The price of freedom isn’t paid in full by the valiant American servicemen and women who now rest beneath white marble tombstones. An ongoing toll is also exacted from those who return home in pain from wounds that are physical, mental or both.

The nation has long acknowledged its obligation to care for those who have served and who struggle back on the homefront. The hospitals and clinics run by the Department of Veterans Affairs have long tended to the medical needs of returning soldiers. Nothing short of the best possible care is acceptable for those who risked all for country.

But a recent Star Tribune series raised a troubling new set of questions about whether the VA system is still falling short of that duty when it comes to pain management — a care component that is critical for recovery and health.

The VA system has been under fire in recent years for overprescribing potent yet addicting pain medications, particularly opioids such as OxyContin. A 2013 congressional hearing provided harrowing details about tragic personal costs of abuse. Spouses, parents and children also suffer as veterans struggle with addiction.

The two-part Star Tribune series, which ran Sunday and Monday, documented a different though equally disturbing facet of pain medication mismanagement. The series’ findings suggest that the VA system swung too suddenly in the other direction after the national spotlight on overprescribing. Veterans with a legitimate need for powerful pain medications aren’t getting them or are facing unacceptable delays in getting refills. The VA also appears to have been ill-prepared to help veterans access alternative therapies — such as acupuncture — during pain medication tapering.

The series’ findings merit the same kind of scrutiny that overprescribing did. Veterans should not be imprisoned by pain because doctors are unwilling or unable to prescribe the medications they need.

Some point out that medicine in general still struggles with pain management.
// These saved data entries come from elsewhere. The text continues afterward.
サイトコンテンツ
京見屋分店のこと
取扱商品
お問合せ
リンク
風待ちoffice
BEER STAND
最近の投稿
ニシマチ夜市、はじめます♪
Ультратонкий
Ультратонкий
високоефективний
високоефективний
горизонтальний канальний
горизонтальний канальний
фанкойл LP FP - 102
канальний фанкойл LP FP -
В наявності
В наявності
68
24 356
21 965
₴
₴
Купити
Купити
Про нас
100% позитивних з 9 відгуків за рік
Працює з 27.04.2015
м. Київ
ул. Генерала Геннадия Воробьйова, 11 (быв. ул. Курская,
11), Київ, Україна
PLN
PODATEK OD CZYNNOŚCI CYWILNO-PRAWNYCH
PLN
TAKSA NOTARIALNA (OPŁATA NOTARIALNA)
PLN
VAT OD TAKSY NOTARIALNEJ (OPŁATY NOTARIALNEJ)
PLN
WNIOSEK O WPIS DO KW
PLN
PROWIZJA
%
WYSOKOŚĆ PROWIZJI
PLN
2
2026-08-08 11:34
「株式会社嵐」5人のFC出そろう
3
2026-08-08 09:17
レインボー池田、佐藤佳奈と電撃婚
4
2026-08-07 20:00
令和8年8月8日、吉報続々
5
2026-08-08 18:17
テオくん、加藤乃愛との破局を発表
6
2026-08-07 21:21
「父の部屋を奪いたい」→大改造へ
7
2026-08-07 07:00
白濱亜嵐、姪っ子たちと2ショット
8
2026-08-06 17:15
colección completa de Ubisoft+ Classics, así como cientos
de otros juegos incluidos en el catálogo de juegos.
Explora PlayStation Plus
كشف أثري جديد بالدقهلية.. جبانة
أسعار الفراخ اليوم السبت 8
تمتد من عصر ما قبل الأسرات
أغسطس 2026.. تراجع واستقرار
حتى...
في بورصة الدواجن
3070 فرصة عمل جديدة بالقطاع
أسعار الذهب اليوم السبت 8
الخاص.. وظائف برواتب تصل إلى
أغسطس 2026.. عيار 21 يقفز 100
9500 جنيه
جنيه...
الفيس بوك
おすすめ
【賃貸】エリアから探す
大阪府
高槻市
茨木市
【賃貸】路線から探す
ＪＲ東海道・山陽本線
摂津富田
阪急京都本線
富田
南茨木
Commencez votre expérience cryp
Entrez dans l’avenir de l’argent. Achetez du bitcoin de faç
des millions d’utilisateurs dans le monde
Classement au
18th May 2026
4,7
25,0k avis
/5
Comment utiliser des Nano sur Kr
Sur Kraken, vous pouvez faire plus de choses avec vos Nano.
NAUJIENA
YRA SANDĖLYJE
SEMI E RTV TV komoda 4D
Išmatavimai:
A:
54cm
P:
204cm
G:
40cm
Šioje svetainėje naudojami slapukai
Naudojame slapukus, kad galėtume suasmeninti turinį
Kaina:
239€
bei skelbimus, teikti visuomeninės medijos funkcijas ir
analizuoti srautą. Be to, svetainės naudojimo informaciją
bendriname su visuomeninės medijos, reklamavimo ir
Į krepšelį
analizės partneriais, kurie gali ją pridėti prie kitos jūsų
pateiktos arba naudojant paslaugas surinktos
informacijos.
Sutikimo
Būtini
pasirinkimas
That is a fair point. But it does not excuse the VA from striking a better balance than it has for this critical care. The agency must continue addressing concerns about opioid abuse. But veterans absolutely cannot be left to suffer with life-limiting pain.

Minnesota U.S. Rep. Tim Walz, a veteran, rightly points out that the Veterans Health Administration has failed to fully implement a best-practices medical treatment blueprint — the Stepped Care Model of Pain Management — that was established by a systemwide “Pain Directive” in 2009. Walz authored the 2008 legislation that led to the pain directive’s creation.

No delays should have been brooked in carrying out this best-practices model. It’s not too late to embrace it now. Doing so would be a solid step toward striking the improved balance desperately needed for this crucial component of medical care.